L’ambizioso progetto del ministro dell’istruzione Renato Brunetta mira a riformare le modalità di reclutamento dei dipendenti pubblici, semplificando le modalità di selezione dei candidati e digitalizzando le procedure, con l’obiettivo di favore un celere ricambio generazionale.
Un ruolo importante verrà svolto dalle tecnologie dotate di intelligenza artificiale, che varranno impiegate sia per la fase di selezione dei curricula dei candidati sia per lo svolgimento di un’unica prova digitale (un test a risposta multipla), non considerando più l’utilizzo di carta e penna.
Ma in che modo l’A.I. può supportare il processo di selezione pubblico? In primo luogo modificando i meccanismi di selezione dei candidati: sarà più facile selezionare soggetti provvisti di competenze tecniche specifiche (ingegneri, analisti ed esperti di progettazione). In questo modo il procedimento potrebbe essere nativamente più celere, riducendo, o in alcuni casi eliminando, le graduatorie a scorrimento, che nella maggior parte dei casi in passato hanno avuto una durata pluriennale.
Inoltre, l’utilizzo di strumenti informatici ridurrà la durata dei test, con prove che dureranno circa un’ora (digitali e a crocette).
Il coordinatore l’integruppo parlamentare sull’intelligenza artificiale, nel corso di un’interrogazione parlamentare, ha posto un quesito fondamentale: quali tutele verranno garantite ai candidati attraverso una modalità di selezione ibrida tra software applicativi e competenze umane.
A tal proposito si rammenta che il regolamento europeo GDPR ha precisato il diritto dei candidati a non essere valutati soltanto da procedure automatizzate, circa la selezione delle competenze, e il principio per cui la procedura di selezione non può essere delegata a intelligenze artificiali senza effettive garanzie.
La questione che di fondo va affrontata ad ampio raggio riguarda l’effettivo intervento degli algoritmi nei processi decisionali, considerando il fatto che gli effetti della potenziale sostituzione dell’attività umana possano generare effetti, nel merito della sfera giuridica del destinatario. A tal proposito il T.A.R. Lazio, con la sentenza n. 13692 del 2020 ha recentemente disposto che il procedimento amministrativo digitale “deve consentire l’accesso al “codice sorgente (ossia alla “struttura base” del software adoperato) ove tale accesso risulti funzionale alla determinazione finale.
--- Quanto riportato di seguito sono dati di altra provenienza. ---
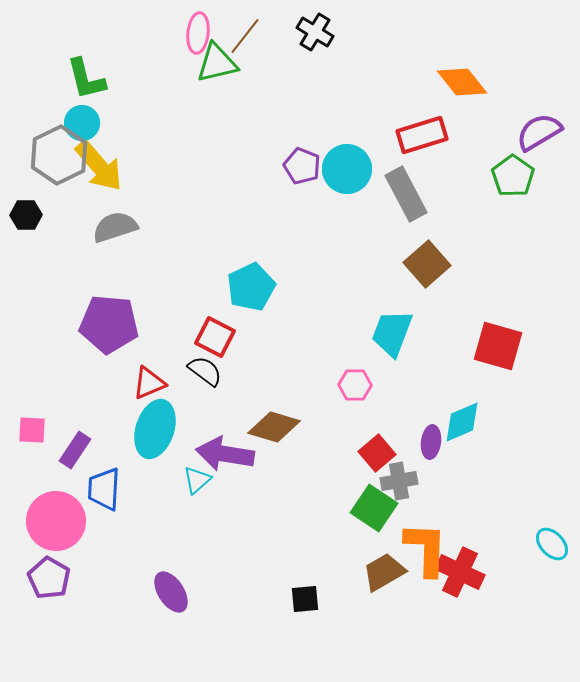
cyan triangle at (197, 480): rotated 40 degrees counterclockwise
Malgrado il fatto che le tecnologie consentono, sostanzialmente, di ridurre i tempi procedurali e garantire l’imparzialità dei procedimenti, questa effettiva integrazione non può manifestarsi sulla base della violazione dei principi fondamentali che muovono l’attività amministrativa, per cui, le procedure informatiche, applicate ai procedimenti devono essere intese quali strumenti di semplificazione dell’azione amministrativa.